WORK INSTRUCTIONS:
**1.** Translate this sentence from the wrestling event text into Spanish: "A total of 24 wrestlers competed in this event, limited to athletes whose body weight was less than 86 kilograms."
**2.** Report each line of the rows that contains the word "Number".

- Venue: Pontevedra Municipal Sports Hall
- Dates: 22–23 October
- Competitors: 24 from 24 nations

Medalists
| gold medal | Tatsuya Shirai | Japan |
| silver medal | Trent Hidlay | United States |
| bronze medal | Ivan Ichizli | Moldova |
| bronze medal | Emre Çiftçi | Turkey |

= 2022 U23 World Wrestling Championships – Men's freestyle 86 kg =

Wrestling competitions

The men's freestyle 86 kg is a competition featured at the 2022 U23 World Wrestling Championships, and was held in Pontevedra, Spain on 22 and 23 October 2022. The qualification rounds were held on 22 October while medal matches were held on the 2nd day of the competition. A total of 24 wrestlers competed in this event, limited to athletes whose body weight was less than 86 kilograms.

SUPPLIED INFORMATION:
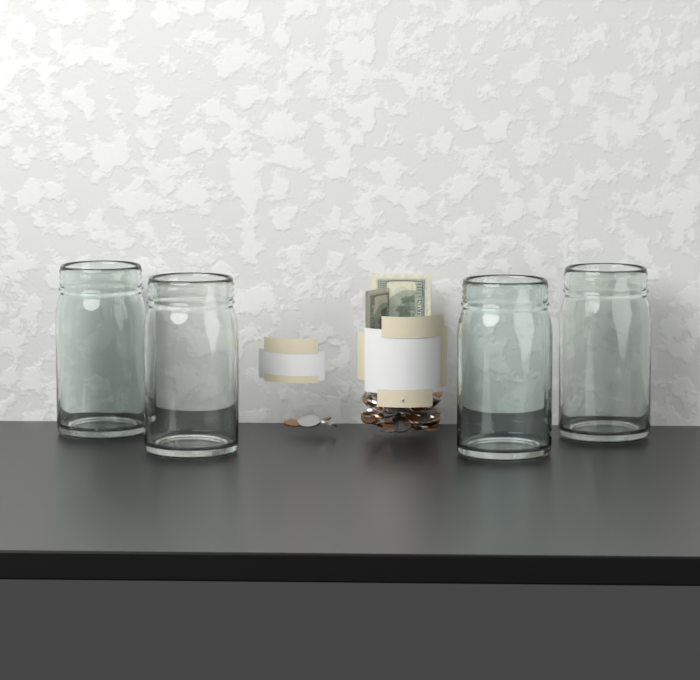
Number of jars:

--

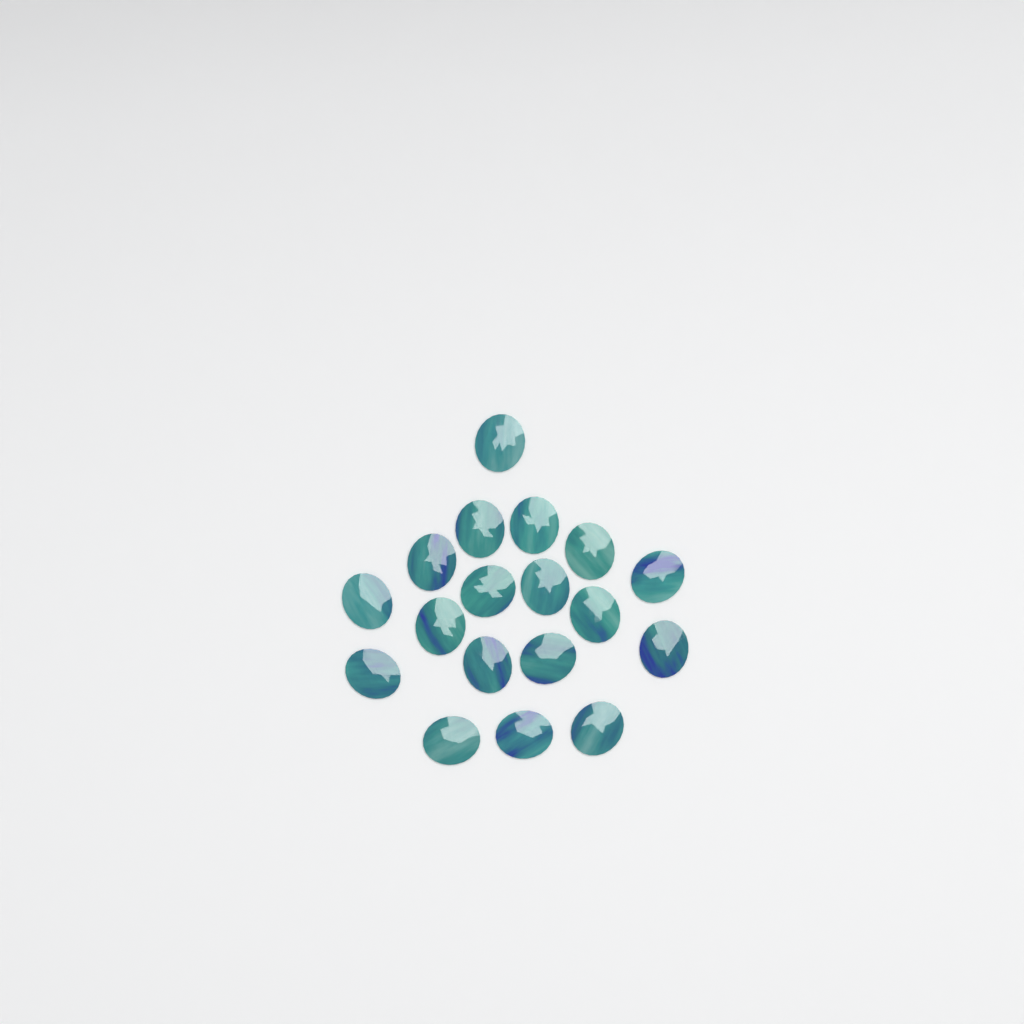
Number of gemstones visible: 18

...

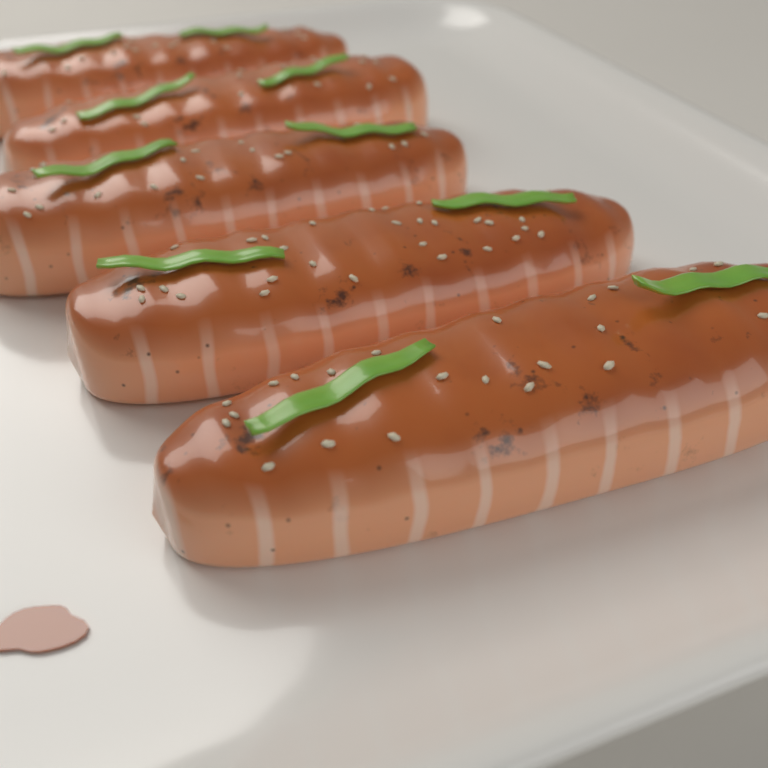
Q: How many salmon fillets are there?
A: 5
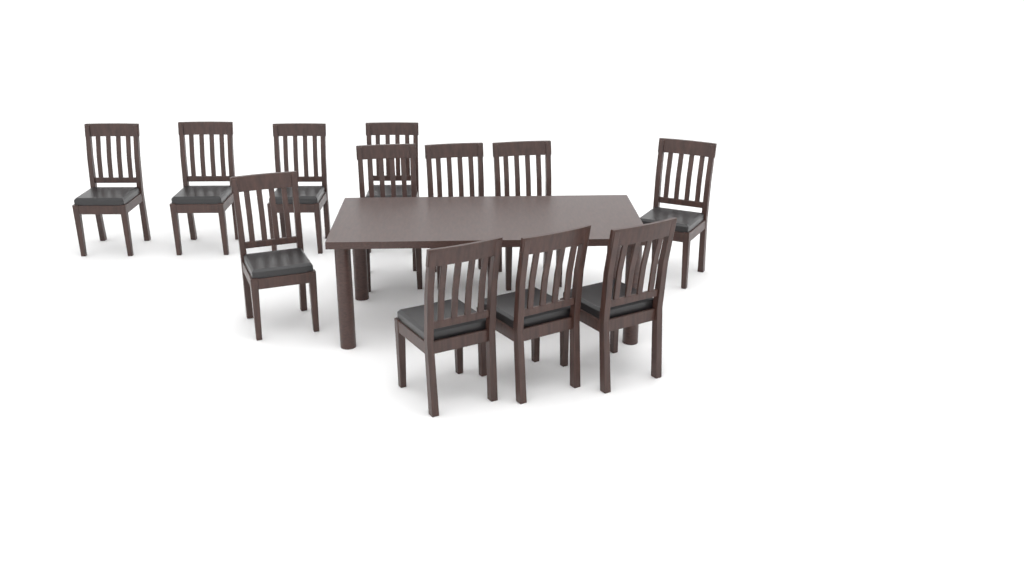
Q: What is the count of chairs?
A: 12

ANSWERS BY TASK:
**1.** Un total de 24 luchadores compitieron en este evento, limitado a atletas cuyo peso corporal era inferior a 86 kilogramos.

**2.**
Number of jars:
Number of gemstones visible: 18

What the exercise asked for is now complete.